## Problem statement
When you copy the entries, omit the images and keep every word as it is.

(Data records)

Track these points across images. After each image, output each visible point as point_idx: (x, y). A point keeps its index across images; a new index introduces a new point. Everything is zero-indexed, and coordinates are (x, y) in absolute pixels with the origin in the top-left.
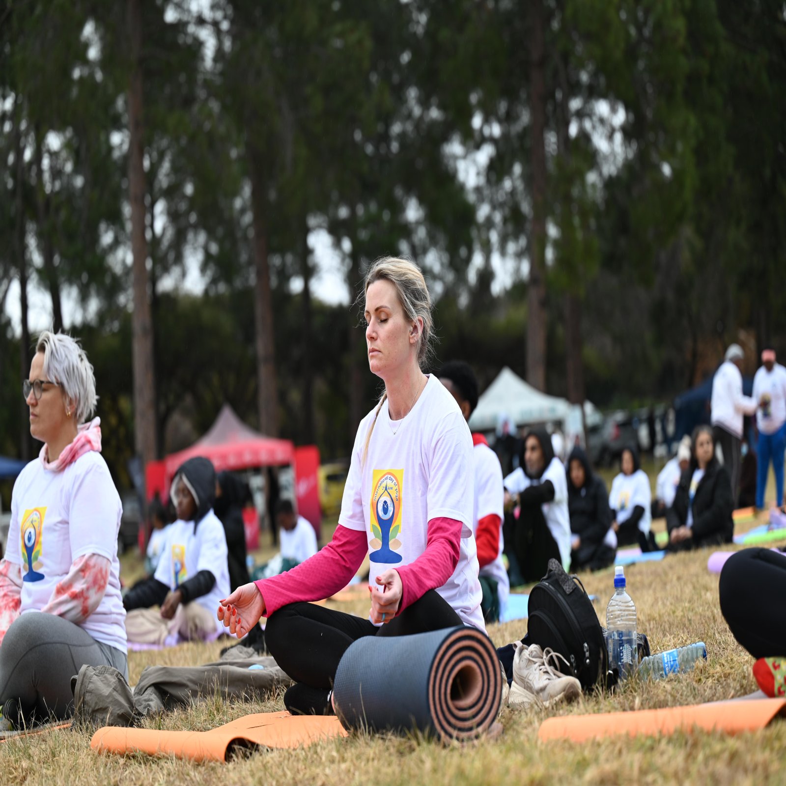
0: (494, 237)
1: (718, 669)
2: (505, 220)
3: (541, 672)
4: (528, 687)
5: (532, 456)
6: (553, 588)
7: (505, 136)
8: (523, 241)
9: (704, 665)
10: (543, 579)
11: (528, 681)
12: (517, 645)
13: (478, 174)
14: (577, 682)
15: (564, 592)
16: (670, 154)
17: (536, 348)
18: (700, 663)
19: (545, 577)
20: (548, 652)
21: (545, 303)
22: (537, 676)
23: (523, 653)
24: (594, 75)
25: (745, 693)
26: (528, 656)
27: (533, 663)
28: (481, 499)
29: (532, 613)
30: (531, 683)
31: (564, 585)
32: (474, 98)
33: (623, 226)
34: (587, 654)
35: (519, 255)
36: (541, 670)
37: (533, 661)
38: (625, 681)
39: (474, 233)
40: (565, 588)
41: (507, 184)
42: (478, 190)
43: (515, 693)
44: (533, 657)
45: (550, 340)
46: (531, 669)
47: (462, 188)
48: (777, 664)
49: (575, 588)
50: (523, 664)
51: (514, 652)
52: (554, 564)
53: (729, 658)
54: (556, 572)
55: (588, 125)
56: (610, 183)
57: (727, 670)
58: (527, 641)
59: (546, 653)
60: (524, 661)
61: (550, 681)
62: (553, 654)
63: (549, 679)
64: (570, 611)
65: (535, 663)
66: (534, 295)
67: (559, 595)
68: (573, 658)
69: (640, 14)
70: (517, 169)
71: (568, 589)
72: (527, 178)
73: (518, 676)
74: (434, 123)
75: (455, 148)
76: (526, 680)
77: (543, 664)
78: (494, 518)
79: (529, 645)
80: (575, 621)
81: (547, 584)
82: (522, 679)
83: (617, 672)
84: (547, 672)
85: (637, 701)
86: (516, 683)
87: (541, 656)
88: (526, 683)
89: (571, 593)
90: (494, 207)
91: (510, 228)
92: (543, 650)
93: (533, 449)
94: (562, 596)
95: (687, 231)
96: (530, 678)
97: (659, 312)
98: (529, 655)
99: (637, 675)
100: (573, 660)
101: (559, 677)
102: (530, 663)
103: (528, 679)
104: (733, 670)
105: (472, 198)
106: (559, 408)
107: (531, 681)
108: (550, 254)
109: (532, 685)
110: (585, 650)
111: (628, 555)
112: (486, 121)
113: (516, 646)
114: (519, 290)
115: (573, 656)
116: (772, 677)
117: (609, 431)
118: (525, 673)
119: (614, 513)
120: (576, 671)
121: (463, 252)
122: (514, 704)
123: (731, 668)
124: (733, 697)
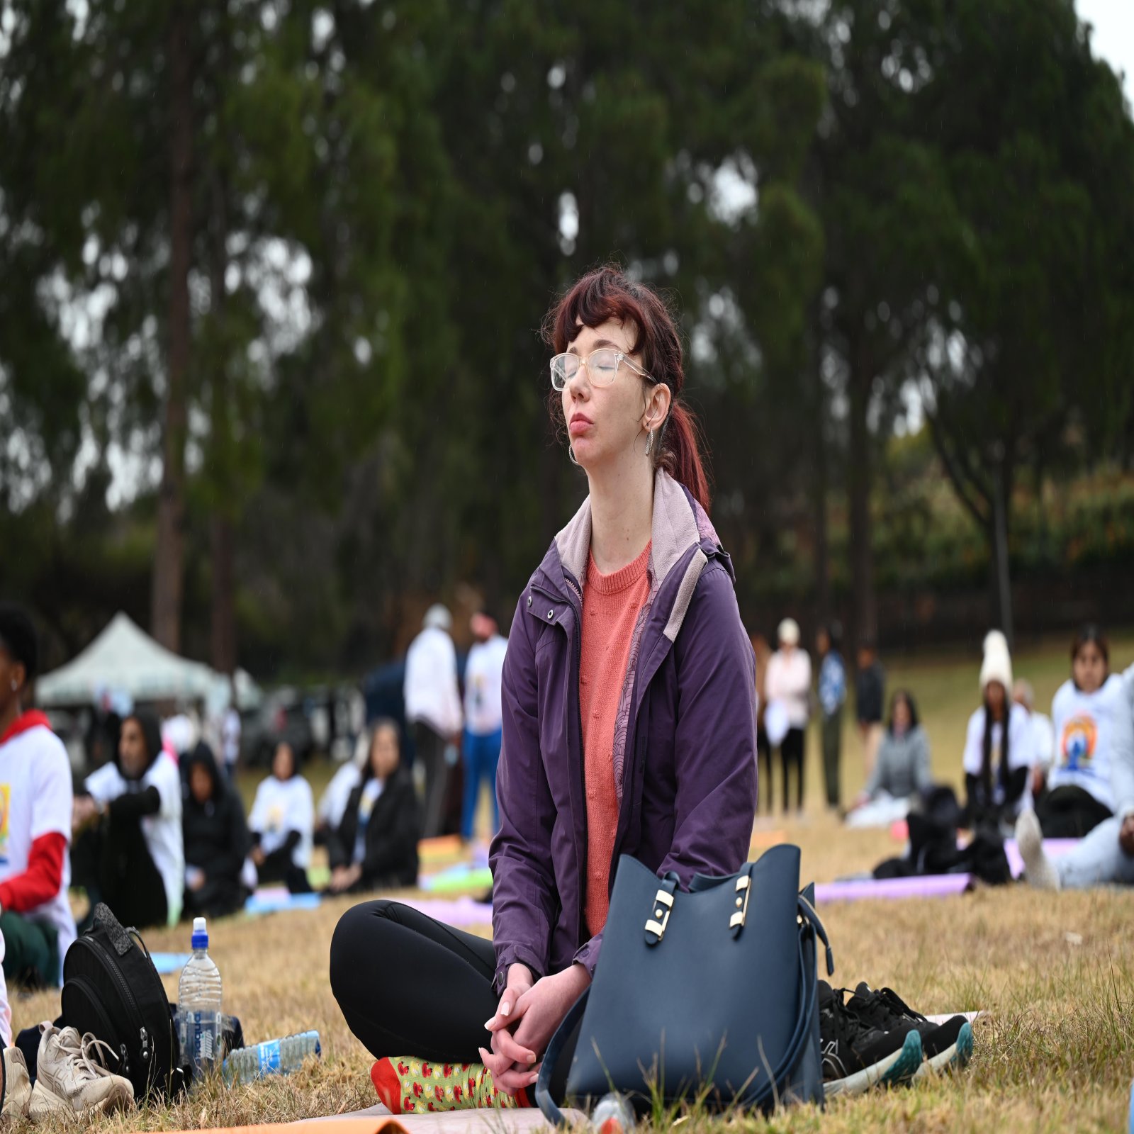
0: (114, 422)
1: (336, 1069)
2: (129, 399)
3: (77, 1067)
4: (57, 1089)
5: (130, 747)
6: (99, 946)
7: (132, 277)
8: (154, 433)
9: (315, 1064)
10: (86, 932)
11: (58, 1080)
12: (45, 1026)
13: (90, 327)
14: (128, 1083)
15: (115, 951)
16: (369, 330)
17: (167, 589)
18: (310, 1061)
19: (89, 930)
20: (89, 1039)
21: (184, 524)
22: (70, 1074)
23: (51, 1040)
24: (267, 203)
25: (364, 1106)
26: (58, 1044)
27: (65, 1054)
28: (38, 808)
29: (68, 982)
30: (61, 1083)
31: (115, 942)
32: (89, 215)
33: (300, 425)
34: (145, 1044)
35: (148, 452)
36: (76, 1064)
37: (66, 1052)
38: (201, 1083)
39: (83, 412)
40: (116, 946)
41: (134, 347)
42: (90, 351)
43: (38, 1097)
44: (65, 1046)
45: (189, 579)
46: (62, 1062)
47: (65, 345)
48: (404, 1066)
49: (132, 948)
50: (51, 1055)
51: (40, 1036)
52: (102, 911)
53: (353, 1055)
54: (104, 922)
55: (253, 275)
56: (284, 363)
57: (348, 1073)
58: (60, 1023)
59: (85, 1040)
60: (53, 1051)
61: (88, 1081)
62: (95, 1041)
63: (87, 1079)
64: (122, 980)
65: (68, 1054)
66: (167, 512)
67: (107, 956)
68: (124, 1049)
69: (334, 125)
70: (150, 326)
71: (121, 947)
72: (165, 340)
73: (44, 1073)
74: (26, 247)
75: (58, 286)
76: (55, 1078)
77: (80, 1056)
78: (56, 837)
79: (62, 1028)
80: (130, 995)
81: (91, 939)
82: (49, 1077)
83: (189, 1071)
84: (84, 1068)
85: (204, 1114)
86: (41, 1083)
87: (79, 1044)
88: (54, 1084)
89: (125, 954)
90: (112, 377)
91: (137, 410)
92: (81, 1035)
93: (132, 738)
94: (112, 957)
95: (391, 443)
96: (60, 1076)
97: (347, 553)
98: (60, 1042)
99: (218, 1075)
100: (123, 1052)
101: (103, 1076)
102: (60, 1054)
103: (57, 1077)
104: (356, 1072)
105: (81, 362)
106: (198, 678)
107: (61, 1080)
108: (193, 457)
109: (62, 1086)
110: (142, 1037)
111: (272, 898)
112: (106, 249)
113: (43, 1028)
114: (145, 504)
115: (124, 1045)
116: (398, 1084)
117: (271, 717)
118: (53, 1068)
119: (257, 837)
120: (127, 1068)
121: (66, 438)
122: (36, 1113)
123: (353, 1069)
124: (344, 1111)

(End Data records)

## Solution to this exercise
Track these points across images. After each image, output each visible point as point_idx: (x, y). A point keeps its index across images; a new index introduces a new point. Everything is zero-indexed, and coordinates are (x, y) in absolute pixels with the origin in the top-left.
0: (494, 237)
1: (718, 669)
2: (505, 220)
3: (541, 672)
4: (528, 687)
5: (532, 456)
6: (553, 588)
7: (505, 136)
8: (523, 241)
9: (704, 665)
10: (543, 579)
11: (528, 681)
12: (517, 645)
13: (478, 174)
14: (577, 682)
15: (564, 592)
16: (670, 154)
17: (536, 348)
18: (700, 663)
19: (545, 577)
20: (548, 652)
21: (545, 303)
22: (537, 676)
23: (523, 653)
24: (594, 75)
25: (745, 693)
26: (528, 656)
27: (533, 663)
28: (481, 499)
29: (532, 613)
30: (531, 683)
31: (564, 585)
32: (474, 98)
33: (623, 226)
34: (587, 654)
35: (519, 255)
36: (541, 670)
37: (533, 661)
38: (625, 681)
39: (474, 233)
40: (565, 588)
41: (507, 184)
42: (478, 190)
43: (515, 693)
44: (533, 657)
45: (550, 340)
46: (531, 669)
47: (462, 188)
48: (777, 664)
49: (575, 588)
50: (523, 664)
51: (514, 652)
52: (554, 564)
53: (729, 658)
54: (556, 572)
55: (588, 125)
56: (610, 183)
57: (727, 670)
58: (527, 641)
59: (546, 653)
60: (524, 661)
61: (550, 681)
62: (553, 654)
63: (549, 679)
64: (570, 611)
65: (535, 663)
66: (534, 295)
67: (559, 595)
68: (573, 658)
69: (640, 14)
70: (517, 169)
71: (568, 589)
72: (527, 178)
73: (518, 676)
74: (434, 123)
75: (455, 148)
76: (526, 680)
77: (543, 664)
78: (494, 518)
79: (529, 645)
80: (575, 621)
81: (547, 584)
82: (522, 679)
83: (617, 672)
84: (547, 672)
85: (637, 701)
86: (516, 683)
87: (541, 656)
88: (526, 683)
89: (571, 593)
90: (494, 207)
91: (510, 228)
92: (543, 650)
93: (533, 449)
94: (562, 596)
95: (687, 231)
96: (530, 678)
97: (659, 312)
98: (529, 655)
99: (637, 675)
100: (573, 660)
101: (559, 677)
102: (530, 663)
103: (528, 679)
104: (733, 670)
105: (472, 198)
106: (559, 408)
107: (531, 681)
108: (550, 254)
109: (532, 685)
110: (585, 650)
111: (628, 555)
112: (486, 121)
113: (516, 646)
114: (519, 290)
115: (573, 656)
116: (772, 677)
117: (609, 431)
118: (525, 673)
119: (614, 513)
120: (576, 671)
121: (463, 252)
122: (514, 704)
123: (731, 668)
124: (733, 697)
0: (114, 422)
1: (336, 1069)
2: (129, 399)
3: (77, 1067)
4: (57, 1089)
5: (130, 747)
6: (99, 946)
7: (132, 277)
8: (154, 433)
9: (315, 1064)
10: (86, 932)
11: (58, 1080)
12: (45, 1026)
13: (90, 327)
14: (128, 1083)
15: (115, 951)
16: (369, 330)
17: (167, 589)
18: (310, 1061)
19: (89, 930)
20: (89, 1039)
21: (184, 524)
22: (70, 1074)
23: (51, 1040)
24: (267, 203)
25: (364, 1106)
26: (58, 1044)
27: (65, 1054)
28: (38, 808)
29: (68, 982)
30: (61, 1083)
31: (115, 942)
32: (89, 215)
33: (300, 425)
34: (145, 1044)
35: (148, 452)
36: (76, 1064)
37: (66, 1052)
38: (201, 1083)
39: (83, 412)
40: (116, 946)
41: (134, 347)
42: (90, 351)
43: (38, 1097)
44: (65, 1046)
45: (189, 579)
46: (62, 1062)
47: (65, 345)
48: (404, 1066)
49: (132, 948)
50: (51, 1055)
51: (40, 1036)
52: (102, 911)
53: (353, 1055)
54: (104, 922)
55: (253, 275)
56: (284, 363)
57: (348, 1073)
58: (60, 1023)
59: (85, 1040)
60: (53, 1051)
61: (88, 1081)
62: (95, 1041)
63: (87, 1079)
64: (122, 980)
65: (68, 1054)
66: (167, 512)
67: (107, 956)
68: (124, 1049)
69: (334, 125)
70: (150, 326)
71: (121, 947)
72: (165, 340)
73: (44, 1073)
74: (26, 247)
75: (58, 286)
76: (55, 1078)
77: (80, 1056)
78: (56, 837)
79: (62, 1028)
80: (130, 995)
81: (91, 939)
82: (49, 1077)
83: (189, 1071)
84: (84, 1068)
85: (204, 1114)
86: (41, 1083)
87: (79, 1044)
88: (54, 1084)
89: (125, 954)
90: (112, 377)
91: (137, 410)
92: (81, 1035)
93: (132, 738)
94: (112, 957)
95: (391, 443)
96: (60, 1076)
97: (347, 553)
98: (60, 1042)
99: (218, 1075)
100: (123, 1052)
101: (103, 1076)
102: (60, 1054)
103: (57, 1077)
104: (356, 1072)
105: (81, 362)
106: (198, 678)
107: (61, 1080)
108: (193, 457)
109: (62, 1086)
110: (142, 1037)
111: (272, 898)
112: (106, 249)
113: (43, 1028)
114: (145, 504)
115: (124, 1045)
116: (398, 1084)
117: (271, 717)
118: (53, 1068)
119: (257, 837)
120: (127, 1068)
121: (66, 438)
122: (36, 1113)
123: (353, 1069)
124: (344, 1111)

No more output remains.